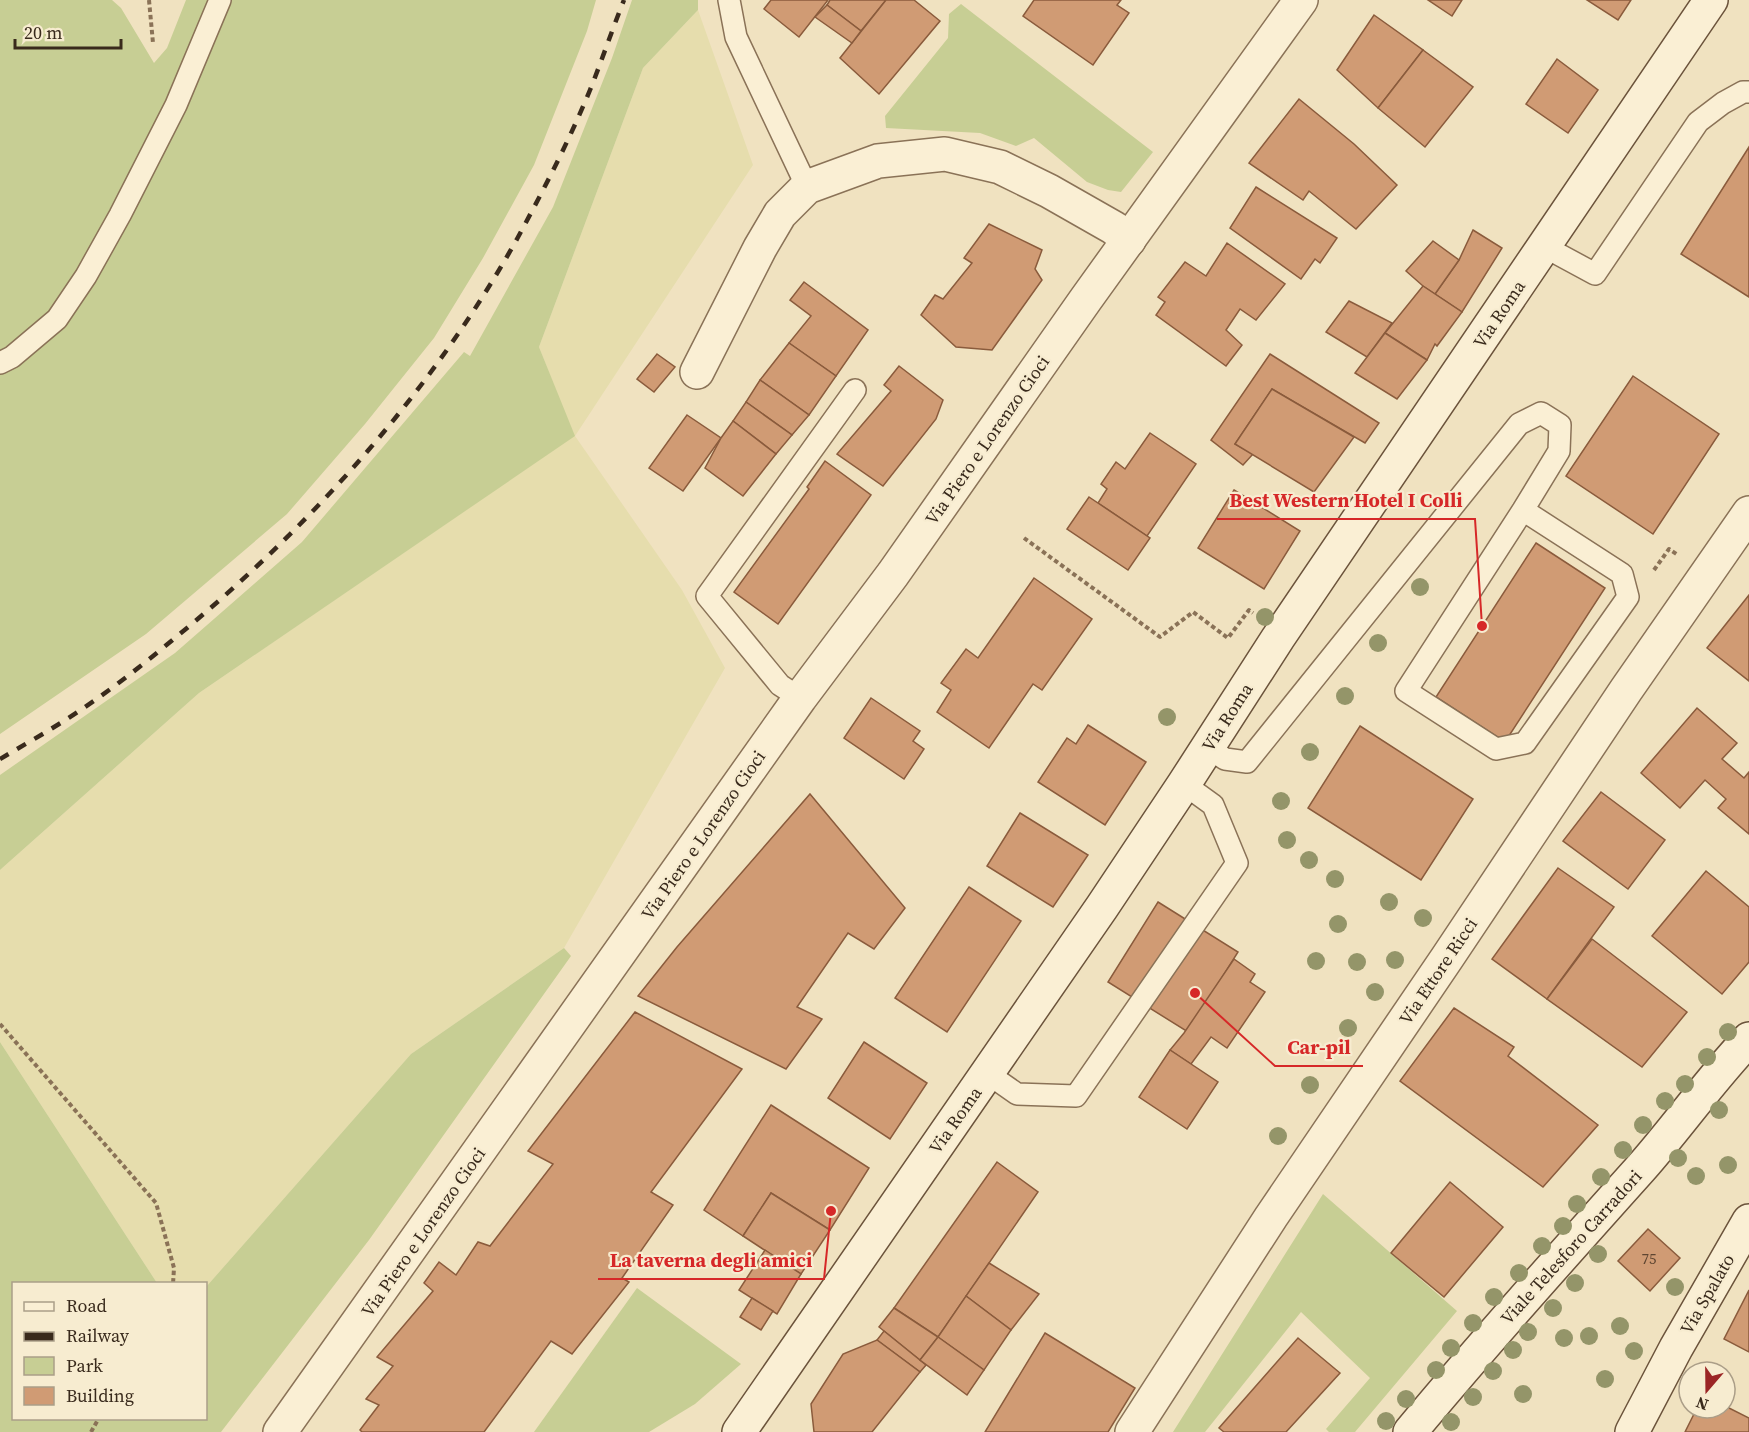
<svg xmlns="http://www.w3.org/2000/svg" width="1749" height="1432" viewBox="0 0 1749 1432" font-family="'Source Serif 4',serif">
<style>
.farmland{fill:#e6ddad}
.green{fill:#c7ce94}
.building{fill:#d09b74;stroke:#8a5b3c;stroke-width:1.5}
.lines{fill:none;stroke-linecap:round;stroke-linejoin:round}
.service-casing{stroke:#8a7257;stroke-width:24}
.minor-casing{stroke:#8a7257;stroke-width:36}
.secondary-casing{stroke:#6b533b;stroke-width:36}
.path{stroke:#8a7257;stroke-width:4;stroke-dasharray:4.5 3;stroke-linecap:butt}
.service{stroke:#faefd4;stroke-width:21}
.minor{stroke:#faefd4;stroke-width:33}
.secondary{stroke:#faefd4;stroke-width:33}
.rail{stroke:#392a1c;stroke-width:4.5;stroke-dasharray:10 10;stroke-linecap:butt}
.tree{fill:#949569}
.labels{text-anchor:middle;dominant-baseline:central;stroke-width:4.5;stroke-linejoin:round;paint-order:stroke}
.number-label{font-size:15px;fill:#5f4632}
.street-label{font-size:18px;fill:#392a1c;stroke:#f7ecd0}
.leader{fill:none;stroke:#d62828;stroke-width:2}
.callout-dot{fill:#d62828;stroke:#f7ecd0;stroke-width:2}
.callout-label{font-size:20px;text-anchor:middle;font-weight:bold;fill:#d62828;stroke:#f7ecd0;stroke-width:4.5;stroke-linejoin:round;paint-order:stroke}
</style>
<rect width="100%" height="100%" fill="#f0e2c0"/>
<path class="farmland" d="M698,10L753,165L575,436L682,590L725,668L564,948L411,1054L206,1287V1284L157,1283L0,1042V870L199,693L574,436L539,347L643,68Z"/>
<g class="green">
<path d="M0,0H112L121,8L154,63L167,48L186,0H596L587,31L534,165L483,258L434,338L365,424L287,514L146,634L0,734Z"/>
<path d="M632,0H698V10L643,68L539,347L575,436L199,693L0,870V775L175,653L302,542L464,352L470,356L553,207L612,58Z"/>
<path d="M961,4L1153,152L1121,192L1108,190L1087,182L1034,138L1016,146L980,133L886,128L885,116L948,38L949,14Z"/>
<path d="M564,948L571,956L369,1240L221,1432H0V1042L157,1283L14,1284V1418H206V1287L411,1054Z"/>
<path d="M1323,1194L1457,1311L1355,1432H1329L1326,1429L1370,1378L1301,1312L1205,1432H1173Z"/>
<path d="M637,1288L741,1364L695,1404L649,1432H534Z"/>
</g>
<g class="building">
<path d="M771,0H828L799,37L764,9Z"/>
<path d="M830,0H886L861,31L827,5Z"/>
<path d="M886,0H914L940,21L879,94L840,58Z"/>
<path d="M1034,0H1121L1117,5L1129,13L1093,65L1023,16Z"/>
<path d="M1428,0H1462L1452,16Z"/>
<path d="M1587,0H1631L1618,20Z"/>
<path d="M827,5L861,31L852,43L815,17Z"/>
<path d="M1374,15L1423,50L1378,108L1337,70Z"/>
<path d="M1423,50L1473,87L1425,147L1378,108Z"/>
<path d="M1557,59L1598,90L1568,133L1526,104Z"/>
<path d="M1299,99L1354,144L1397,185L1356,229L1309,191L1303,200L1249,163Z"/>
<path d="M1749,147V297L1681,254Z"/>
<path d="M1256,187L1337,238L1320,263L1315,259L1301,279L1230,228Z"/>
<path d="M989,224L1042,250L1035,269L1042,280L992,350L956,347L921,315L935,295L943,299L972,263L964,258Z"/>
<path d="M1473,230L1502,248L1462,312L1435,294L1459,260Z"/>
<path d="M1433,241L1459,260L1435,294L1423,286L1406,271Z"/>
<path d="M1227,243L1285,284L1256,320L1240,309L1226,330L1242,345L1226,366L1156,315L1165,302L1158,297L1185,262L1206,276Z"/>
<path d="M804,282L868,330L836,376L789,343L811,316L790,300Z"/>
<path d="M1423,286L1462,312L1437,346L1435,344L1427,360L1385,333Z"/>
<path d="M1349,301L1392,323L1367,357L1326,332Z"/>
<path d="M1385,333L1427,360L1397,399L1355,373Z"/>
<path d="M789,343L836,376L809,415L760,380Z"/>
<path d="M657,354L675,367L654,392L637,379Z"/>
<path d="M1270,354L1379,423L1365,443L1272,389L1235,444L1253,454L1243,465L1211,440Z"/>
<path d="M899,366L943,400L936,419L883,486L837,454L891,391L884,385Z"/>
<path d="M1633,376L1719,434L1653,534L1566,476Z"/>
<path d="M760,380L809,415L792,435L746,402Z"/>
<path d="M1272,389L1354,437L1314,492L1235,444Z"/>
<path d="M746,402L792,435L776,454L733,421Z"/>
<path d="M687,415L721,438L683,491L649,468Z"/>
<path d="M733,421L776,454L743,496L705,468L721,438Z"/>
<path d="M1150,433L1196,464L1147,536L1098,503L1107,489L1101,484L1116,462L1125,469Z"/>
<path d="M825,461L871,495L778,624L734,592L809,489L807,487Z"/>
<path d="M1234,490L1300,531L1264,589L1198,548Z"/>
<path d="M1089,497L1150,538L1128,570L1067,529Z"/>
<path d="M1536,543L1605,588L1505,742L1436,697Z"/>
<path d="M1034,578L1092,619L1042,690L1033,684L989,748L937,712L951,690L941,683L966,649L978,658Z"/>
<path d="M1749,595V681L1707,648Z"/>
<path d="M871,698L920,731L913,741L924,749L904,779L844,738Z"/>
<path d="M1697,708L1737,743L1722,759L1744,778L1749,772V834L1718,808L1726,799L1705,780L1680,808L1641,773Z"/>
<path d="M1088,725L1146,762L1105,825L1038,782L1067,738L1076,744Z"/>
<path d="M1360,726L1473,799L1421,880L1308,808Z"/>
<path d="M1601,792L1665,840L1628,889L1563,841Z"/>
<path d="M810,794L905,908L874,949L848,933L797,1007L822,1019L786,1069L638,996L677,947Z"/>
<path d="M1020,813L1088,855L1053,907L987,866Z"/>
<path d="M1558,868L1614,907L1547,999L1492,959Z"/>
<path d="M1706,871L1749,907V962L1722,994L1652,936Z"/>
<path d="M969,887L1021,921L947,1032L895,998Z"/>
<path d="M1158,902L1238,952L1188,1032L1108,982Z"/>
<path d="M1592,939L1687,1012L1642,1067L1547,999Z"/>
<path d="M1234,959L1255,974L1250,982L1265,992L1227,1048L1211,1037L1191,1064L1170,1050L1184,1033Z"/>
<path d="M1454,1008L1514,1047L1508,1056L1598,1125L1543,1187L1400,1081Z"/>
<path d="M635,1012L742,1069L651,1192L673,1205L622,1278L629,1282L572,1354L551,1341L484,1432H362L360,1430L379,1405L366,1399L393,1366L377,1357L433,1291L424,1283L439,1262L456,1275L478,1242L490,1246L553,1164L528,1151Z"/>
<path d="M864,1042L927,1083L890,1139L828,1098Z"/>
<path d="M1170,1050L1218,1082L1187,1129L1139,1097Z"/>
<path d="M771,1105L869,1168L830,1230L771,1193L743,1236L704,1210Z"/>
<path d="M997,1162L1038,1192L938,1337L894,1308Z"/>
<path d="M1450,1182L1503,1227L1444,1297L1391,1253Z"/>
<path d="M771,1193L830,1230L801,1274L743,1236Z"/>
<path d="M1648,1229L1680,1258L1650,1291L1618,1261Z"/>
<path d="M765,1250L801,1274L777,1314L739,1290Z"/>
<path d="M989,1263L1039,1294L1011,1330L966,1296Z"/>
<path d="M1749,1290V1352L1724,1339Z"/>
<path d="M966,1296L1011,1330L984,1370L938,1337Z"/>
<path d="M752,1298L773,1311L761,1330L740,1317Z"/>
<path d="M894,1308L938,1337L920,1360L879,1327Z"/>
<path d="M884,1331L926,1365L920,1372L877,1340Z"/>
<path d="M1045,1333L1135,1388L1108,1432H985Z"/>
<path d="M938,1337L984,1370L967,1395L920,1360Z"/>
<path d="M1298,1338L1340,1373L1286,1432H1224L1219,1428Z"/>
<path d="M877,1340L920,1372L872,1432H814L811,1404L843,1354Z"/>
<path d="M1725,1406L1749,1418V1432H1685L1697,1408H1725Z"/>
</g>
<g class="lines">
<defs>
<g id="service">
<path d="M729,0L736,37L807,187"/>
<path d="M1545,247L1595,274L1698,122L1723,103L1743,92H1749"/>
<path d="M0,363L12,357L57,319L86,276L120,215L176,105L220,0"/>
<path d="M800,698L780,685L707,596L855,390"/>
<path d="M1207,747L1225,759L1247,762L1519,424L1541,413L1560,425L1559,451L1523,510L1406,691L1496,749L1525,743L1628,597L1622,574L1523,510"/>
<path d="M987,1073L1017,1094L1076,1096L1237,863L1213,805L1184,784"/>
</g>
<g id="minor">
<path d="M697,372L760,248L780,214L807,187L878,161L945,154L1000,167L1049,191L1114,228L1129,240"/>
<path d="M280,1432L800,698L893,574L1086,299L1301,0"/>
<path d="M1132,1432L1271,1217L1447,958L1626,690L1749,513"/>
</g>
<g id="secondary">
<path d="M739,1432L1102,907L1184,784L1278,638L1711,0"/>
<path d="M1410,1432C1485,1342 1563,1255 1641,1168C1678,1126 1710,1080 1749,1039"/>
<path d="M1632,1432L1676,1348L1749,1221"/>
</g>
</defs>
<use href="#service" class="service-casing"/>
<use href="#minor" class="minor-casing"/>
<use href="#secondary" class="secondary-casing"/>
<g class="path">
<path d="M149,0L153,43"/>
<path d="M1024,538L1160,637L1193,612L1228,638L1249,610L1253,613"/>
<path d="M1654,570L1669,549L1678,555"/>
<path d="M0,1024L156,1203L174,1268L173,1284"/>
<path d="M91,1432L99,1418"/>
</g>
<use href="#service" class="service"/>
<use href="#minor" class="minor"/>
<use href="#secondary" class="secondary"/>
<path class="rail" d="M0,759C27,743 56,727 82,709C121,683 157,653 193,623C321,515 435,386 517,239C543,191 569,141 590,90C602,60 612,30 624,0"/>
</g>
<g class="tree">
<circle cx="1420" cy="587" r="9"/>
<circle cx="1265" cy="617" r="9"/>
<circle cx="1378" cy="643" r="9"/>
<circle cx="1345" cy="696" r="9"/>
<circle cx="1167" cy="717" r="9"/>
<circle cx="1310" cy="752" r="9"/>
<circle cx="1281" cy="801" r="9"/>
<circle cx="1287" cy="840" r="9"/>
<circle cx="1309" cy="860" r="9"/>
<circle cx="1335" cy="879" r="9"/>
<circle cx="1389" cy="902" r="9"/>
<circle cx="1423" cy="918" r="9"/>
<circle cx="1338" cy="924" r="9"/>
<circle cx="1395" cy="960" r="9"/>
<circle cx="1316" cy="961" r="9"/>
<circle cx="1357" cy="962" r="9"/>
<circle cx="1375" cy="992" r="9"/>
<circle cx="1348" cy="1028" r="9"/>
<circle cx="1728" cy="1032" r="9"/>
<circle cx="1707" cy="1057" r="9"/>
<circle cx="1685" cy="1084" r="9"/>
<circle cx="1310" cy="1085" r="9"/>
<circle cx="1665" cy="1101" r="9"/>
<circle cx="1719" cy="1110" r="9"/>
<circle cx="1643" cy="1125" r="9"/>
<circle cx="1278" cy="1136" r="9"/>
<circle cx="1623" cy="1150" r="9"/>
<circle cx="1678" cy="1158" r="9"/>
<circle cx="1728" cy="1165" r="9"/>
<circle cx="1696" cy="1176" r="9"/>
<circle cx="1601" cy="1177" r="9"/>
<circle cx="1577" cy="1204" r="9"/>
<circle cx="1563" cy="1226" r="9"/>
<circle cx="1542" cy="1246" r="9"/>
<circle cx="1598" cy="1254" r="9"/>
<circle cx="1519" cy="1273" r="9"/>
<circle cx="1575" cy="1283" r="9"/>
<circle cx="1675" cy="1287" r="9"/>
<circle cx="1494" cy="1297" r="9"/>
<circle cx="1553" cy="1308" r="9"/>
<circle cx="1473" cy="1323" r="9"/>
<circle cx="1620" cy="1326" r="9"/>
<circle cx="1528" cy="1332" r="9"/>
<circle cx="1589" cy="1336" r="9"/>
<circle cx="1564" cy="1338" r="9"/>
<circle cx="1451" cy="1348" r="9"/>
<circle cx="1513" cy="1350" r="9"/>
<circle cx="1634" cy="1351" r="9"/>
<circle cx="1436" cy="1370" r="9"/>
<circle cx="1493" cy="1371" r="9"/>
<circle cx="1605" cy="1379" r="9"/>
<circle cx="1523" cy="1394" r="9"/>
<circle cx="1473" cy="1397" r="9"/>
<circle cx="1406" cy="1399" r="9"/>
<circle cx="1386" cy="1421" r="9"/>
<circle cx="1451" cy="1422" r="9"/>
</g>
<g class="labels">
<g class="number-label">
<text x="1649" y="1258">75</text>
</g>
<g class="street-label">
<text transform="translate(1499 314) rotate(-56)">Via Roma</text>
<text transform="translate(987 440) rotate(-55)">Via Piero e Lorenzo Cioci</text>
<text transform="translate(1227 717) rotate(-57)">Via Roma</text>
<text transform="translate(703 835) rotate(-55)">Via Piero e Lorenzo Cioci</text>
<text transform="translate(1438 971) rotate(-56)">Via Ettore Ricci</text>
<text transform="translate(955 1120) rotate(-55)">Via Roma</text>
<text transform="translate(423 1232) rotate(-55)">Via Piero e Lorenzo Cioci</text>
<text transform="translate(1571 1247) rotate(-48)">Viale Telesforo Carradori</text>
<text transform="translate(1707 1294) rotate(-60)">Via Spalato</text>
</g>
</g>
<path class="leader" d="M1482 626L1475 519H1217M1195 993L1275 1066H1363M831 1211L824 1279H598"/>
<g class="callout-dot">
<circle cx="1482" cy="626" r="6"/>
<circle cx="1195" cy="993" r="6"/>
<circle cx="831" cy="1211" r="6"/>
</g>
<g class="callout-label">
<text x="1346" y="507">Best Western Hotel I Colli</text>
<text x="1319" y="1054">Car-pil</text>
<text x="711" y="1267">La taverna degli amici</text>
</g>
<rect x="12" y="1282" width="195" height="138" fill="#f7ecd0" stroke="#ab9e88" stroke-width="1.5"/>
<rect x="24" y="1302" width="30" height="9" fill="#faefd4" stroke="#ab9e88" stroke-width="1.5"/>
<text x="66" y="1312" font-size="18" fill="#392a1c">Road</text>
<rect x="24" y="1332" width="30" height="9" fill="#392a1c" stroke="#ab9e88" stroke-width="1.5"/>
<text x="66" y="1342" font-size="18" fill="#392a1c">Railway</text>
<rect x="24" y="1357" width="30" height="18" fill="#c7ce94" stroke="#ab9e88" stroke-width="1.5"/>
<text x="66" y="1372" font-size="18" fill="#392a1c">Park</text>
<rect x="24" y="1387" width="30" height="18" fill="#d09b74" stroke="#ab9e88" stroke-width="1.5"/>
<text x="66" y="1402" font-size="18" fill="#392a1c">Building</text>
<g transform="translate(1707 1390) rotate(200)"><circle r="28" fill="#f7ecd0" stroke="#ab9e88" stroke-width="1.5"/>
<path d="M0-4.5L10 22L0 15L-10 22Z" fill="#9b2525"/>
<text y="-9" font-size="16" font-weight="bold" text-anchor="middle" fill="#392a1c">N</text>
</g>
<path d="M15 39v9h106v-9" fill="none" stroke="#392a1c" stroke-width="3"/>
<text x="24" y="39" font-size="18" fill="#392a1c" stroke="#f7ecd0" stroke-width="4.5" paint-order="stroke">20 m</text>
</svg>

Assignment
In the listing, find all lines with the string "casing" and copy them.

Expected output
.service-casing{stroke:#8a7257;stroke-width:24}
.minor-casing{stroke:#8a7257;stroke-width:36}
.secondary-casing{stroke:#6b533b;stroke-width:36}
<use href="#service" class="service-casing"/>
<use href="#minor" class="minor-casing"/>
<use href="#secondary" class="secondary-casing"/>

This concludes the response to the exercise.